Anwohner: „Reines Glück, dass hier nicht mehr passiert“

„Ich halte die Raser für sehr gefährlich für die vielen Fußgänger, die Richtung Wald unterwegs sind“, pflichtet Ulrike Braner bei. „Das ist reines Glück, dass hier nicht mehr passiert.“

„Was mich besonders ärgert, ist, dass unser Anliegen nicht ernst genommen wird“, so Vincent Capace. Die Anwohner fühlen sich von der Stadt im Stich gelassen. „Dass hier Geschwindigkeitstafeln im Einsatz waren, entspricht schlicht nicht der Wahrheit“, sagt Vincent Capace. Im Fechenheimer Weg ja, aber in der Taunusstraße hätten Anwohner dies nicht registriert. Immerhin kündigt die Stadt auf Nachfrage des MAINTAL TAGESANZEIGER an, hier ein mobiles Geschwindigkeitsdisplay erneut aufzustellen.

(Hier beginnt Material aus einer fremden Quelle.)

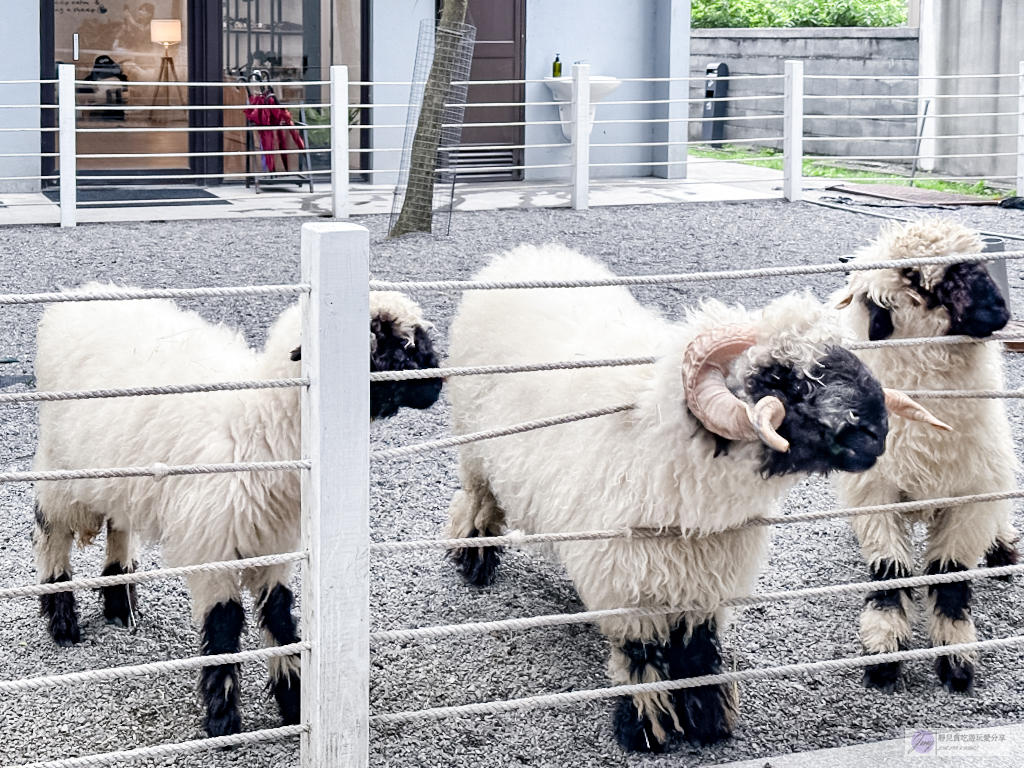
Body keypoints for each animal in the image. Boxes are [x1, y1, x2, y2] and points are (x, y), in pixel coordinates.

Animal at [444, 247, 937, 757]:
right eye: (781, 377)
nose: (876, 431)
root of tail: (525, 254)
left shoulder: (706, 582)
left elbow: (699, 651)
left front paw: (708, 719)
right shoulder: (628, 589)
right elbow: (641, 657)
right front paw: (647, 727)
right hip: (474, 448)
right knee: (478, 498)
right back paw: (474, 560)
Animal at [831, 218, 1015, 696]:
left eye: (978, 263)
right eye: (914, 276)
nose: (997, 312)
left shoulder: (969, 499)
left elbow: (950, 578)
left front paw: (956, 660)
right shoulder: (876, 496)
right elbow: (889, 572)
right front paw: (882, 653)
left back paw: (1004, 550)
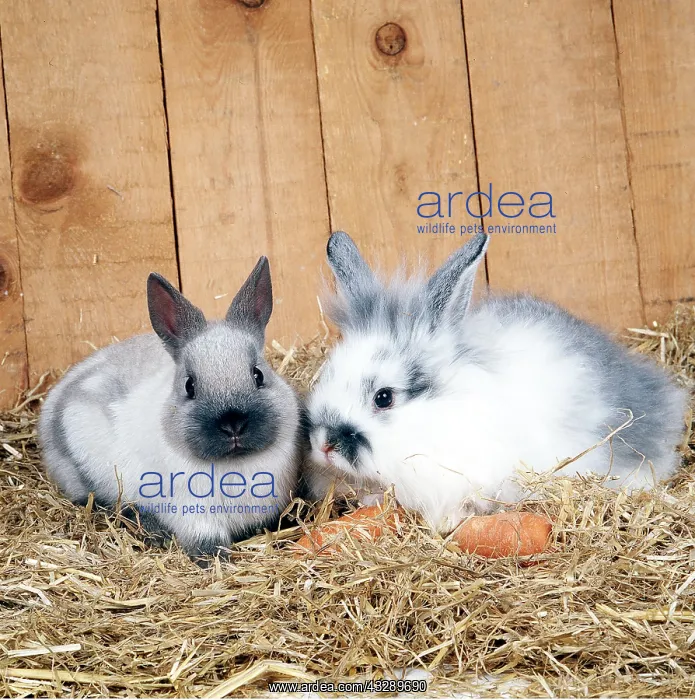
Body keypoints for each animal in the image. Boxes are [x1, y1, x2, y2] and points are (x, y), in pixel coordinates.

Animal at [39, 257, 303, 557]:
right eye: (189, 385)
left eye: (258, 375)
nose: (233, 424)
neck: (236, 465)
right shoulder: (195, 516)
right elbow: (205, 542)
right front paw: (215, 560)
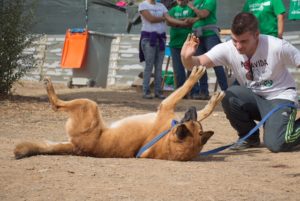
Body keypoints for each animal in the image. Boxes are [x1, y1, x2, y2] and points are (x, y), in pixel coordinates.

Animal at [14, 65, 225, 160]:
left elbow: (183, 88)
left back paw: (51, 91)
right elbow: (204, 110)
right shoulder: (170, 111)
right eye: (194, 122)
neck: (167, 141)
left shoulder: (166, 106)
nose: (190, 109)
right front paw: (212, 102)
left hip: (89, 105)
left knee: (57, 105)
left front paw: (194, 76)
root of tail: (78, 148)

Doch die Anwohner kritisieren auch Zeitpunkt und Art und Weise der Geschwindigkeitsmessungen: Um aussagekräftige Ergebnisse zu erhalten, müsste daher zu den Hauptverkehrszeiten morgens und abends aus einem zivilen Fahrzeug geblitzt werden.

Taunusstraße Maintal: Autofahrer halten sich nicht an Rechts-vor-links-Regelung

Die Rechts-vor-links-Regelung, die in der 30er-Zone gilt, würden viele Fahrer gar nicht beachten. „Anwohner dieses Teils der Taunusstraße berichten mir, dass sie nicht auf ihre Vorfahrt bestehen – aus Angst vor Unfällen.“ Ihre Eingaben sind nicht die ersten. Vor Jahren, berichten sie, hätten Anwohner eine Petition gestartet, um eine Einbahnstraßen-Regelung zu erwirken – ohne Erfolg. „Wir haben den Eindruck, dass das Ordnungsamt nicht daran interessiert ist, eine Lösung zu finden, die unseren Bedürfnissen nach Sicherheit und Ruhe gerecht wird“, fasst Vincent Capace die Resignation seiner Nachbarn zusammen.

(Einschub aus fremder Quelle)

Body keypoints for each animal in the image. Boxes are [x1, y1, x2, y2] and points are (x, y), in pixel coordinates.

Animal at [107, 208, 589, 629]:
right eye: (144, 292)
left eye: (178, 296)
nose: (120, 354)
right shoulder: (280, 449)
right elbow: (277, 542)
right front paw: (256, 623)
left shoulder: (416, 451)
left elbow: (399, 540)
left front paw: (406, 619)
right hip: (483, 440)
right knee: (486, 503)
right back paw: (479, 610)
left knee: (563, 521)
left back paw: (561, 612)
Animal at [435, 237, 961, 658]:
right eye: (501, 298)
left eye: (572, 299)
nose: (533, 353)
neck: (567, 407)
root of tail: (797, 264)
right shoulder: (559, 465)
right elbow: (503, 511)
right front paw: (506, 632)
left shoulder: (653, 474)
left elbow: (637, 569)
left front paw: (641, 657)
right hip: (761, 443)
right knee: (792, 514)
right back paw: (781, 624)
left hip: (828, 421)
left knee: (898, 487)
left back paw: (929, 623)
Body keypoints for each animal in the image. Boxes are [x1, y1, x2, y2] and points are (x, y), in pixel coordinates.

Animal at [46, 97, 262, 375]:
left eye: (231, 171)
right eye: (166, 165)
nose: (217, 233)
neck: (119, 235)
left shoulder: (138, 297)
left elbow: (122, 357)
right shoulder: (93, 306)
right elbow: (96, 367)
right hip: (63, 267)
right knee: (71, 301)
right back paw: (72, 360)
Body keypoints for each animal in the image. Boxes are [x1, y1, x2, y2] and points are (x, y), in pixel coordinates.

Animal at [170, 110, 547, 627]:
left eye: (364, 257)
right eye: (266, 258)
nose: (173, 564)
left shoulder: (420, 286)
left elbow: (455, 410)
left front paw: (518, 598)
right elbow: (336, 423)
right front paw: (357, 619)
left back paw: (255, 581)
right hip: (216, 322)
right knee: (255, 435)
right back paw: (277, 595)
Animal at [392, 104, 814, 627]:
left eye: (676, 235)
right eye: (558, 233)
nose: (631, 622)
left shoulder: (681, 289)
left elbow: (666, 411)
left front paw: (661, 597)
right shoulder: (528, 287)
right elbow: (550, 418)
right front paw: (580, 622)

Als er sein Haus am Ortsrand von Bischofsheim gekauft habe, sei ihm nicht bewusst gewesen, dass die Taunusstraße so stark befahren ist. „Vor allem im Sommer ist es quasi nicht möglich, bei offenen Fenstern zu schlafen oder sich gemütlich auf die Terrasse zu setzen.“ Auf Anfrage entgegnet die Pressestelle der Stadt: „Wir nehmen grundsätzlich jedes Anliegen ernst und setzen uns intensiv damit auseinander.“

Auf Grundlage der Geschwindigkeitsmessungen und der Unfallstatistik der Maintaler Polizeidienststelle ergebe sich für die Taunusstraße kein erhöhtes Gefahrenpotenzial. Damit fehle die Voraussetzung für weitere Maßnahmen – auch wenn das nicht den Wünschen der Bürgerinnen und Bürger entspreche.